Multi-tasker Sacha Guitry (playwright/ actor/director) left his Boulevard Comedies for rural Marcel Pagnol territory in this marital farce, a village fable both comic & cruel, burnt sugar on a crème brûlée. Michel Simon (at his rumpled best) & Germaine Reuver are miserably mismatched in a marriage from Hell, daggers in their eyes/murder in their heart. She’s bought rat poison from the druggist/he’s found a fancy Paris lawyer to confess to. And that’s where he goes before the crime, to let the celebrated defense lawyer suggest ‘proper’ answers. The lawyer has no idea he’s teaching Simon the best way to do in the missus and get off scot-free. So, the courtroom trial plays like a theatrical turn; the town gets windfall publicity & lucrative tourist trade; police & the legal system prove incompetent &/or corrupt; and Simon is Hero of the Day, while the poor druggist gets a taste of his own medicine. Technically, the film is one of Guitry’s most conventional, but in its ideas as cynical, bitter & subversive as he ever got . . . plus hilarious.

ATTENTION MUST BE PAID: Guitry could always be counted on for witty credit sequences, and this film’s elaborate, deeply personal intros rank with his best.

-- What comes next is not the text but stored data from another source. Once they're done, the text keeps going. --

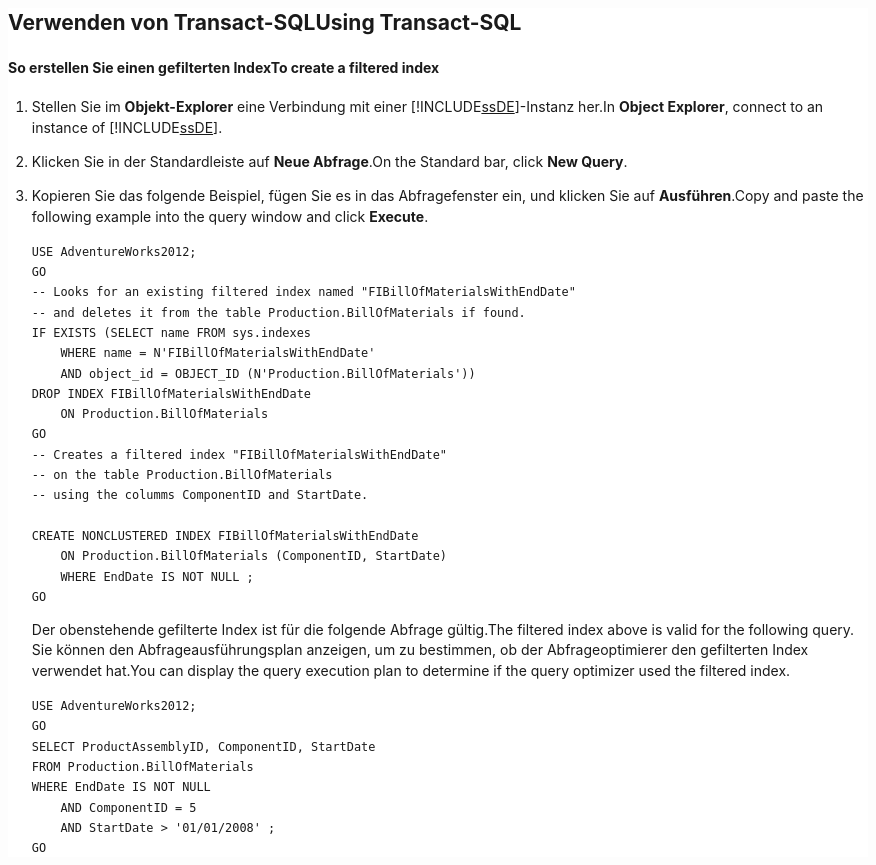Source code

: ##  <a name="using-transact-sql"></a><a name="TsqlProcedure"></a> <span data-ttu-id="5b03c-176">Verwenden von Transact-SQL</span><span class="sxs-lookup"><span data-stu-id="5b03c-176">Using Transact-SQL</span></span>  
  
#### <a name="to-create-a-filtered-index"></a><span data-ttu-id="5b03c-177">So erstellen Sie einen gefilterten Index</span><span class="sxs-lookup"><span data-stu-id="5b03c-177">To create a filtered index</span></span>  
  
1.  <span data-ttu-id="5b03c-178">Stellen Sie im **Objekt-Explorer** eine Verbindung mit einer [!INCLUDE[ssDE](../../../includes/ssde-md.md)]-Instanz her.</span><span class="sxs-lookup"><span data-stu-id="5b03c-178">In **Object Explorer**, connect to an instance of [!INCLUDE[ssDE](../../../includes/ssde-md.md)].</span></span>  
  
2.  <span data-ttu-id="5b03c-179">Klicken Sie in der Standardleiste auf **Neue Abfrage**.</span><span class="sxs-lookup"><span data-stu-id="5b03c-179">On the Standard bar, click **New Query**.</span></span>  
  
3.  <span data-ttu-id="5b03c-180">Kopieren Sie das folgende Beispiel, fügen Sie es in das Abfragefenster ein, und klicken Sie auf **Ausführen**.</span><span class="sxs-lookup"><span data-stu-id="5b03c-180">Copy and paste the following example into the query window and click **Execute**.</span></span>  
  
    ```  
    USE AdventureWorks2012;  
    GO  
    -- Looks for an existing filtered index named "FIBillOfMaterialsWithEndDate"  
    -- and deletes it from the table Production.BillOfMaterials if found.   
    IF EXISTS (SELECT name FROM sys.indexes  
        WHERE name = N'FIBillOfMaterialsWithEndDate'  
        AND object_id = OBJECT_ID (N'Production.BillOfMaterials'))  
    DROP INDEX FIBillOfMaterialsWithEndDate  
        ON Production.BillOfMaterials  
    GO  
    -- Creates a filtered index "FIBillOfMaterialsWithEndDate"  
    -- on the table Production.BillOfMaterials   
    -- using the columms ComponentID and StartDate.  
  
    CREATE NONCLUSTERED INDEX FIBillOfMaterialsWithEndDate  
        ON Production.BillOfMaterials (ComponentID, StartDate)  
        WHERE EndDate IS NOT NULL ;  
    GO  
    ```  
  
     <span data-ttu-id="5b03c-181">Der obenstehende gefilterte Index ist für die folgende Abfrage gültig.</span><span class="sxs-lookup"><span data-stu-id="5b03c-181">The filtered index above is valid for the following query.</span></span> <span data-ttu-id="5b03c-182">Sie können den Abfrageausführungsplan anzeigen, um zu bestimmen, ob der Abfrageoptimierer den gefilterten Index verwendet hat.</span><span class="sxs-lookup"><span data-stu-id="5b03c-182">You can display the query execution plan to determine if the query optimizer used the filtered index.</span></span>  
  
    ```  
    USE AdventureWorks2012;  
    GO  
    SELECT ProductAssemblyID, ComponentID, StartDate   
    FROM Production.BillOfMaterials  
    WHERE EndDate IS NOT NULL   
        AND ComponentID = 5   
        AND StartDate > '01/01/2008' ;  
    GO  
    ```  
  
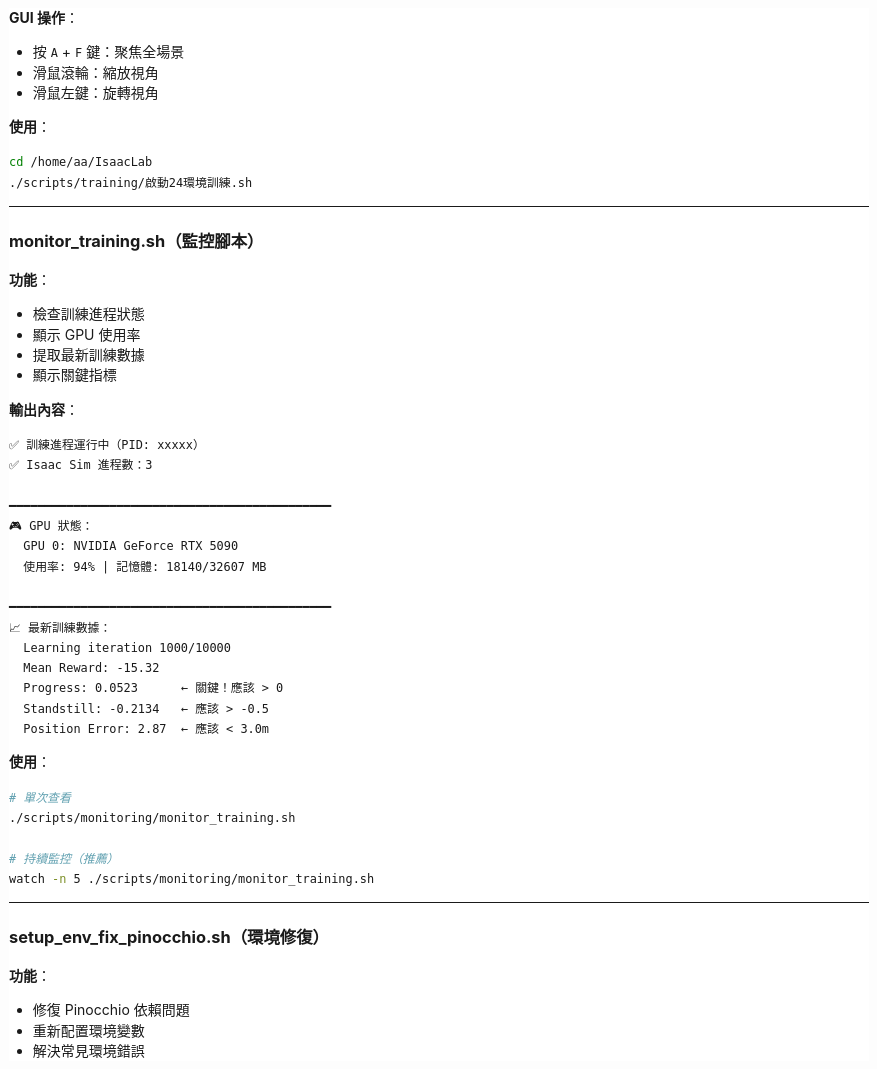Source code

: **GUI 操作**：
- 按 `A` + `F` 鍵：聚焦全場景
- 滑鼠滾輪：縮放視角
- 滑鼠左鍵：旋轉視角

**使用**：
```bash
cd /home/aa/IsaacLab
./scripts/training/啟動24環境訓練.sh
```

---

### monitor_training.sh（監控腳本）

**功能**：
- 檢查訓練進程狀態
- 顯示 GPU 使用率
- 提取最新訓練數據
- 顯示關鍵指標

**輸出內容**：
```
✅ 訓練進程運行中（PID: xxxxx）
✅ Isaac Sim 進程數：3

━━━━━━━━━━━━━━━━━━━━━━━━━━━━━━━━━━━━━━━━━━━━━
🎮 GPU 狀態：
  GPU 0: NVIDIA GeForce RTX 5090
  使用率: 94% | 記憶體: 18140/32607 MB

━━━━━━━━━━━━━━━━━━━━━━━━━━━━━━━━━━━━━━━━━━━━━
📈 最新訓練數據：
  Learning iteration 1000/10000
  Mean Reward: -15.32
  Progress: 0.0523      ← 關鍵！應該 > 0
  Standstill: -0.2134   ← 應該 > -0.5
  Position Error: 2.87  ← 應該 < 3.0m
```

**使用**：
```bash
# 單次查看
./scripts/monitoring/monitor_training.sh

# 持續監控（推薦）
watch -n 5 ./scripts/monitoring/monitor_training.sh
```

---

### setup_env_fix_pinocchio.sh（環境修復）

**功能**：
- 修復 Pinocchio 依賴問題
- 重新配置環境變數
- 解決常見環境錯誤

DOUBLE-BILL: Orson Welles’ original idea for what became Chaplin’s MONSIEUR VERDOUX/’48 must have been closer in tone to LA POISON than the finished product. Which, in spite of many felicities, ultimately mistakes sanctimonious for serious. A charge Guitry could never be accused of.

SCREWY THOUGHT OF THE DAY: How this missed the ‘90s Hollywood remake boom (maybe for Jack Nicholson/Kathy Bates?) is a mystery.